Bencana Cianjur tidak saja sekedar bencana kemanusiaan, tetapi juga bencana cara pikir yang terlalu mendewakan agama, sampai lupa akar kemanusiaan dan kepedulian nyata kepada mereka yang terdepak gempa | Ino Sigaze.
Bencana gempa Cianjur memang pantas jadi sorotan ajakan Kompasiana kali ini. Ada banyak sekali Artikel terkait Cianjur dengan sudut pandang yang berbeda-beda.
Bahkan Cianjur menjadi polemik di wajah media Indonesia. Ada kesan bahwa orang tidak bisa dengan mudah memberikan bantuan kepada warga yang terdampak gempa Cianjur.
Entahlah apa alasannya. Beberapa hari belakangan ini, saya tersiksa oleh pertanyaan yang spontan muncul: apakah tulisanmu bisa membantu warga Cianjur yang menderita kekurangan makan, pakaian dan lain sebagainya?

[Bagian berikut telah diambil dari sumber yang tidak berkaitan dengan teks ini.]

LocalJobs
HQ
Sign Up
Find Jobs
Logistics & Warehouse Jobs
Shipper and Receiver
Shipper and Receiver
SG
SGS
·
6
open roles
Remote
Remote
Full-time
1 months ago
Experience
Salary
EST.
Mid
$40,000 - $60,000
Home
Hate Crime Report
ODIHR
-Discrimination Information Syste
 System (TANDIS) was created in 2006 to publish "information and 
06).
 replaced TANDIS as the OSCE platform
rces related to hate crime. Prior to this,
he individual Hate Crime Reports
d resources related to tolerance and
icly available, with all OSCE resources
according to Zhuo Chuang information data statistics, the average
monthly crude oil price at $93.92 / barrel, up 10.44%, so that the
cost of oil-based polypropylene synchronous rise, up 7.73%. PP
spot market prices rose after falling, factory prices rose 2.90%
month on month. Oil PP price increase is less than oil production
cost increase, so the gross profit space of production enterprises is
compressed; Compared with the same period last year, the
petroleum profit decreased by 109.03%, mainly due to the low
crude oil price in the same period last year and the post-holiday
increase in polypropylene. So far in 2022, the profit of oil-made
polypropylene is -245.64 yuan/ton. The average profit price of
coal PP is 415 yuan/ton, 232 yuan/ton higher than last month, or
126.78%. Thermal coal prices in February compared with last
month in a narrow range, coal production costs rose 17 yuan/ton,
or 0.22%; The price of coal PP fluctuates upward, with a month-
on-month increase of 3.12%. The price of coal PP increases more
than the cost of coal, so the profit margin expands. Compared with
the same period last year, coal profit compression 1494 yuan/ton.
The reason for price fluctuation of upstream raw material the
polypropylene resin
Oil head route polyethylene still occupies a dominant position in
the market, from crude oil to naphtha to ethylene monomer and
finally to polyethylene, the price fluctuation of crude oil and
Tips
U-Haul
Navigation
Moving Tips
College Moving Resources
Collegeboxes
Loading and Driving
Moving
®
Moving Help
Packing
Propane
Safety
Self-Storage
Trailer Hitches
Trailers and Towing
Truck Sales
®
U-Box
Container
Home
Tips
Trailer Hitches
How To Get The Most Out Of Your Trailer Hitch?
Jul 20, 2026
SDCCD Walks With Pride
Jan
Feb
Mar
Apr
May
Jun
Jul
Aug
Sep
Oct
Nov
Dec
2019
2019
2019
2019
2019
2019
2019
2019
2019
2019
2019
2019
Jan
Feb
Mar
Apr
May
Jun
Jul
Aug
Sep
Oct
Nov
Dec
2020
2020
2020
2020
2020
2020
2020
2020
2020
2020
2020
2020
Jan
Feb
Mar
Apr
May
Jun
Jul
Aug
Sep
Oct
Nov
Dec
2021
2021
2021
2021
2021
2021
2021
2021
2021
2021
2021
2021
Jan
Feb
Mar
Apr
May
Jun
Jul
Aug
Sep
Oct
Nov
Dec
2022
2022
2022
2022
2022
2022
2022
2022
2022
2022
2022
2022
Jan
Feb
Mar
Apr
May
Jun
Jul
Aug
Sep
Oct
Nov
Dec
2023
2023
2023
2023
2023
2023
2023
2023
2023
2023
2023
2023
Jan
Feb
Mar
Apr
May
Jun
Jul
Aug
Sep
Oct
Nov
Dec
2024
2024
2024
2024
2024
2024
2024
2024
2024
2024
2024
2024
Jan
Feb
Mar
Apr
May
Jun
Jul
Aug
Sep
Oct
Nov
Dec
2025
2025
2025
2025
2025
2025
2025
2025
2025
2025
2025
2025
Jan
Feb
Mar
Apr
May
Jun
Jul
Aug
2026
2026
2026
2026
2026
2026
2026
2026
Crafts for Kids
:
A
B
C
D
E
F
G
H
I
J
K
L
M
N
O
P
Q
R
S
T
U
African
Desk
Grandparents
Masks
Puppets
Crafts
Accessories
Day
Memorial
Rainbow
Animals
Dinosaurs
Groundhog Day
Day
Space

“Bantuan yang bisa diberikan oleh penulis bisa saja bantuan langsung material yang dibutuhkan, tapi juga bantuan gagasan dan pencerahan wawasan.”
Pikiran inilah yang mendorong saya untuk menulis tentang "bantuan tanpa identitas, tapi tepat sasar."
Mengapa bisa ada gagasan tentang bantuan tanpa identitas, tapi tepat sasar? Ada 2 hal yang penting diperhatikan dalam memberikan bantuan:
1. Sikap batin pemberi yang ikhlas
Umumnya pemberi bantuan mengatakan bahwa kami memberi dengan ikhlas, tapi mereka tetap saja menunggu ucapan terima kasih. Itu kenyataan sosial masyarakat kita.
Bahkan dalam konteks zaman kita ini, pemberi itu menunggu berita di media sosial, apakah nama mereka disebut atau gak? Terdengar aneh sekali bukan? Ya, memang aneh, tapi itulah kenyataan manusia di dunia ini.
Saya masih ingat beberapa tahun lalu, ketika ada bencana tanah longsor di Flores Timur. Saya pernah mengorganisir bantuan di Jerman. Lumayan sih terkumpul pada saat itu.